In other words, the app needs to give you options, and those options are often overwhelming. Thankfully, the new Foursquare encourages liberal use of its many filters when looking for the best venue.

Filters are the magic potion that make Foursquare recommendations useful and unique. Not only does it include the usual suspects of filtering by price, cuisine and distance, you can also get much more granular: The app lets you filter search results by specific features, such as being dog-friendly or having Wi-Fi.

What’s more, you can use your Foursquare history to make things even more specific. While looking for burger places during a walk near Mashable‘s office, the app initially called up venues such as Shake Shack and Schnipper’s — a pair of universally known burger joints that I don’t need to be told about. Going into the filters, however, and choosing “Places I haven’t been” resulted in a much more useful list. You can also filter by what your friends have recommended, and places you’ve saved, liked or visited.

Foursquare’s new filters are great, although they take some patience to fully explore, and some people may miss them altogether. Another feature that I think could use more calling out: map view.

By default, Foursquare shows search results as a list, but I find the map view more useful — especially if I want to find a venuebetween two places — but the new map icon is almost hidden. I much prefer the old Foursquare’s minimized map at the top of the results. I’d also like to be able to make map view the default.

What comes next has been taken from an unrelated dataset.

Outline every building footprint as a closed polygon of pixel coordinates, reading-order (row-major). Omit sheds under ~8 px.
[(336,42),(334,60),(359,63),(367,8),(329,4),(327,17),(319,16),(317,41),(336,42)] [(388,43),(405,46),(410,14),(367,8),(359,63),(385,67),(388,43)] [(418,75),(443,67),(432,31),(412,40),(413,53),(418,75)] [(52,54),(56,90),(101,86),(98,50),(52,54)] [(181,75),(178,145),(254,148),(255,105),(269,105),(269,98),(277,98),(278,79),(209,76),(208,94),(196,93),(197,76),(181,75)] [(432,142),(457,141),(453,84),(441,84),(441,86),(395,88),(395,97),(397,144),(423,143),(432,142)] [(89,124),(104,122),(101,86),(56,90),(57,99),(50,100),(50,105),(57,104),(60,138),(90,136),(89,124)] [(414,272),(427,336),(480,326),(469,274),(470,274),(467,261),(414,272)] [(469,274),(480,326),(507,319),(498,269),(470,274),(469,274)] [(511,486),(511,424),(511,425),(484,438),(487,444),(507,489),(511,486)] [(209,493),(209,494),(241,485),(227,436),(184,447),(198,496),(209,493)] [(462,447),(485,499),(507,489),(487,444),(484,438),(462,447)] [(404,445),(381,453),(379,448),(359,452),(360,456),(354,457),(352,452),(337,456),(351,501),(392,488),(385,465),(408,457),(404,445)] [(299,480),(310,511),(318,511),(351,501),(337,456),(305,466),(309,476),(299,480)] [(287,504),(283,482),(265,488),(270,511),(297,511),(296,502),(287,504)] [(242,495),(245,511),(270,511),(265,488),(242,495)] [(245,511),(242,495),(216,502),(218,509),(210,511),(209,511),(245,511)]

Thanks to filters and profiling by user taste, the new Foursquare is a much more useful recommendation tool than previous generations, and certainly better than non-personalized databases like Yelp. However, it’s difficult to see anyone who isn’t already a power Foursquare user taking full advantage of those features. And the often excessive amount of information may have some deleting the app in disgust.

Foursquare’s new fit

Those willing to give the new Foursquare a chance will be rewarded, though. There’s a powerful recommendation engine, here, and it seems its new tools are just the first steps toward taking into account true user context. I can envision a future Foursquare that not only makes note of my Foursquare history, but also where I live and work, the routes I walk every day and even what I had for breakfast that morning.

In the here and now, though, Foursquare 8.0 gets along just fine without the check-in. Its absence, though, means many users will have to switch habits in order to get value out of the app, and that’s a tall order no matter how good Foursquare is. But the company did succeed in remaking its app into a pretty amazing city guide, provided users invest time in getting familiar with it.